Franceinfo : Comment vivez-vous votre détention ? 

Mathias Echène : Du point de vue hygiène et nourriture, les conditions sont déplorables. Je n'ai pas accès à l'eau potable librement, et les repas, servis trois fois par jour, sont innommables. Les sept premiers mois de ma détention, j'étais dans un centre de rétention provisoire. Une cellule minuscule, normalement faite pour y rester deux mois au maximum. J'ai depuis été transféré dans une autre prison, où je peux payer une cellule individuelle un peu plus confortable. Et heureusement, sur le plan relationnel, cela se passe bien avec les autres détenus : il n'y a aucune agression, aucune violence. Cela me paraît assez exceptionnel pour une prison, d'autant plus quand elle est surpeuplée. Le problème majeur, c'est l'absence totale de prise en charge médicale.

Votre état de santé s'est-il dégradé ces deux dernières années ? 

Avant mon arrestation, en 2017, j'étais suivi pour un problème d'arthrose. Mon opération était programmée pour novembre de cette même année. Lors de mon incarcération, j'ai demandé à être hospitalisé pour cela. Mon besoin de prothèse a été confirmé par le médecin, qui préconisait une opération en France. Les autorités pénitentiaires locales ont ignoré cette recommandation et se sont contentées de me donner des anti-douleurs. Jusqu'à récemment, je prenais de la morphine. Mais comme il n'y en a plus à l'infirmerie, ils m'ont proposé de la méthadone ou de la marijuana... Des drogues illégales à Bali et pour la possession desquelles certains co-détenus sont emprisonnés. Lorsque j'étais plus jeune, on m'a également détecté une malformation cardiaque, et j'aurais dû me faire poser un défibrillateur à l'approche de la cinquantaine. Mais encore une fois, les autorités indonésiennes n'ont rien voulu entendre. Je suis juste tenu de me présenter une fois par jour à l'infirmerie depuis que j'ai entamé une grève de la faim le 1er avril 2019, étant donné que j'ai perdu plus de 20 kilos.

> [DONNÉES FOURNIES]:
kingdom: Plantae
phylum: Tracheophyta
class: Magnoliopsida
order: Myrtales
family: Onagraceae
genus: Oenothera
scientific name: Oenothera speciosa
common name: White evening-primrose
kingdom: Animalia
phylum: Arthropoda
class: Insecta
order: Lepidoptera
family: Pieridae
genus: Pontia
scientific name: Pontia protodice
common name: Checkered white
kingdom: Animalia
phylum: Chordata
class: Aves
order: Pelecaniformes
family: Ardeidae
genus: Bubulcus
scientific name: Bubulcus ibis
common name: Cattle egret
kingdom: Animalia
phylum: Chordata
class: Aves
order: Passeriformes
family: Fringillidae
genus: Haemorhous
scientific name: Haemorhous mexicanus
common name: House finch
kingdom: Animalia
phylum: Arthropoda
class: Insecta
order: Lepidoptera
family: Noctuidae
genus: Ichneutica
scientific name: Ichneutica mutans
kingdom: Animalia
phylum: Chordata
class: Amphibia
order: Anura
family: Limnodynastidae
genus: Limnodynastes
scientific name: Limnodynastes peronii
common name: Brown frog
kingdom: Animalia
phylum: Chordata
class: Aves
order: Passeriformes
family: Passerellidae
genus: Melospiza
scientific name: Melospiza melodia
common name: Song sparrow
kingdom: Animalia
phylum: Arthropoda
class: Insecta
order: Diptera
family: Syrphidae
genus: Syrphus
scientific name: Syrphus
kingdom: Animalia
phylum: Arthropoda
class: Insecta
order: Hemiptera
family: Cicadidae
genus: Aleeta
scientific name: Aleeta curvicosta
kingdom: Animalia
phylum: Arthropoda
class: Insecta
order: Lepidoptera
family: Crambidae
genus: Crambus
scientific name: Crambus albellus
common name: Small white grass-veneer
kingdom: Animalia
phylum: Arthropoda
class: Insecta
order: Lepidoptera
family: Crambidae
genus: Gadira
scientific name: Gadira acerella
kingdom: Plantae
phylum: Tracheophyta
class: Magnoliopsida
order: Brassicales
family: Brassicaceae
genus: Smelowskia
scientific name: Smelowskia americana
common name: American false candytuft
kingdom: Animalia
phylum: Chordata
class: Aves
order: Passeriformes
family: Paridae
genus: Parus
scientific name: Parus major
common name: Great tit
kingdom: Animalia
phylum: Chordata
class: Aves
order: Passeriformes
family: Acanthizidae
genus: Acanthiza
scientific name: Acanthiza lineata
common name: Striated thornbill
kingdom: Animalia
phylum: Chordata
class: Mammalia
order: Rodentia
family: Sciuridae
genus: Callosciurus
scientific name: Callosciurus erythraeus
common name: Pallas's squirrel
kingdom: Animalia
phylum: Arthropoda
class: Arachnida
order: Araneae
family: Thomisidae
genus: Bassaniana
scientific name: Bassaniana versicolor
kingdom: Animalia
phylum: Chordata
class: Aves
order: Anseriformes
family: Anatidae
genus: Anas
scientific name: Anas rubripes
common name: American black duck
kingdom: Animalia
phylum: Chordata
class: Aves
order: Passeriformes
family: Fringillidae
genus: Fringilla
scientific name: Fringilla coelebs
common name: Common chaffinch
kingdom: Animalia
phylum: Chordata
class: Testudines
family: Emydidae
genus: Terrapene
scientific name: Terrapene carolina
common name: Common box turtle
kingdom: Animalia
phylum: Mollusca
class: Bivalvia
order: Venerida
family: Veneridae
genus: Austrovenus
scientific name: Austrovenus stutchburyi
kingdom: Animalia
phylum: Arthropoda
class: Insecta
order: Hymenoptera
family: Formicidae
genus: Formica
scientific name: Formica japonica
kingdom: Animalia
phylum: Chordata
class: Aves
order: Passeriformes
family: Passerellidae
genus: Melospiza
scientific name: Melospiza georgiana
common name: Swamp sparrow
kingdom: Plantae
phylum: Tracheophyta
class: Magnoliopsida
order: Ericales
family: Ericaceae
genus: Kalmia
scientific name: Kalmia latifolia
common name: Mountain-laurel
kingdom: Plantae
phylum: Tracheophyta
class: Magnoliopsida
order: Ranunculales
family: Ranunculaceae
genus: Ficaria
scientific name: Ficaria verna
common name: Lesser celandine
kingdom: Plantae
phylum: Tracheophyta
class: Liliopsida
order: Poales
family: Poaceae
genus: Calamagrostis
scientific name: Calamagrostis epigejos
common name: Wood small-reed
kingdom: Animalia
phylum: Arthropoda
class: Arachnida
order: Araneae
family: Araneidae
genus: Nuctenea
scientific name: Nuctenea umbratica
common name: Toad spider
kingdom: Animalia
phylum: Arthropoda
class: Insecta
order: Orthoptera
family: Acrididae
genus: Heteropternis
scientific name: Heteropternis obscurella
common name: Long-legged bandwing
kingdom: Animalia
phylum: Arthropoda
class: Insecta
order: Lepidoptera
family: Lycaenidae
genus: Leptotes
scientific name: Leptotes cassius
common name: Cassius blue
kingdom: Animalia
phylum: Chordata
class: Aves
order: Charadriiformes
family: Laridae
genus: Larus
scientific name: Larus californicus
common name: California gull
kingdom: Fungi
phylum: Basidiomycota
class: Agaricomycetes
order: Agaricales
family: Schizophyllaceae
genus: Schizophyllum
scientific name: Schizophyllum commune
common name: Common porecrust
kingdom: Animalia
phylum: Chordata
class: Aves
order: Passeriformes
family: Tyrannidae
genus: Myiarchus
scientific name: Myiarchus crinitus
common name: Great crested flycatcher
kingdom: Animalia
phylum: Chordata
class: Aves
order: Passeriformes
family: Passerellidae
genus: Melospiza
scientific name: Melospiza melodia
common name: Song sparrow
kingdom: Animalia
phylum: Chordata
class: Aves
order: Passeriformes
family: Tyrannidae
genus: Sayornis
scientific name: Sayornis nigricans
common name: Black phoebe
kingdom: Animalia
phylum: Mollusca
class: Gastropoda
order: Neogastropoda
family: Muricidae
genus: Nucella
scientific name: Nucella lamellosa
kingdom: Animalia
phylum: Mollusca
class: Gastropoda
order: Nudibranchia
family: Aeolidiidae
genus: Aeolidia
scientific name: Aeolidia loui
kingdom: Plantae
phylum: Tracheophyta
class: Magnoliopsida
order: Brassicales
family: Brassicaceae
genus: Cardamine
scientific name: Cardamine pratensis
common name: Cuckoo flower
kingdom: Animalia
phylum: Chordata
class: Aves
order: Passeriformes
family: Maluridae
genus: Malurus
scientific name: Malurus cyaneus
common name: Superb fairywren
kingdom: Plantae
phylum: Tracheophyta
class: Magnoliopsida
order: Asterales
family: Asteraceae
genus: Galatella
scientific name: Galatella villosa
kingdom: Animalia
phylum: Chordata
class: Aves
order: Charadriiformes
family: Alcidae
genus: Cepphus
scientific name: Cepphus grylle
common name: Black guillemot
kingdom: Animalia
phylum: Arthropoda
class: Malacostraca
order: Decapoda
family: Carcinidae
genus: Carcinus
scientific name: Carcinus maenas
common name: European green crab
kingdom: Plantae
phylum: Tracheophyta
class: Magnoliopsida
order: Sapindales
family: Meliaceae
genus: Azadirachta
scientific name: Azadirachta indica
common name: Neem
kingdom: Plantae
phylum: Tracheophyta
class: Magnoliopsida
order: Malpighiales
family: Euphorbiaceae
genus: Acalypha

> [CONSIGNES]:
a) D'après l'entretien, combien de temps Mathias Echène a-t-il passé dans le centre de rétention provisoire ?
b) Dans l'entretien, modifiez le passage commençant par « Mathias Echène : Du » et allant jusqu'à « deux dernières années ? » : remplacez « minuscule » par « exiguë ».
Ce matériel n'a aucun rapport avec l'entretien.

> [VOS RÉPONSES]:
a) Les sept premiers mois de sa détention.

b)
Mathias Echène : Du point de vue hygiène et nourriture, les conditions sont déplorables. Je n'ai pas accès à l'eau potable librement, et les repas, servis trois fois par jour, sont innommables. Les sept premiers mois de ma détention, j'étais dans un centre de rétention provisoire. Une cellule exiguë, normalement faite pour y rester deux mois au maximum. J'ai depuis été transféré dans une autre prison, où je peux payer une cellule individuelle un peu plus confortable. Et heureusement, sur le plan relationnel, cela se passe bien avec les autres détenus : il n'y a aucune agression, aucune violence. Cela me paraît assez exceptionnel pour une prison, d'autant plus quand elle est surpeuplée. Le problème majeur, c'est l'absence totale de prise en charge médicale.

Votre état de santé s'est-il dégradé ces deux dernières années ?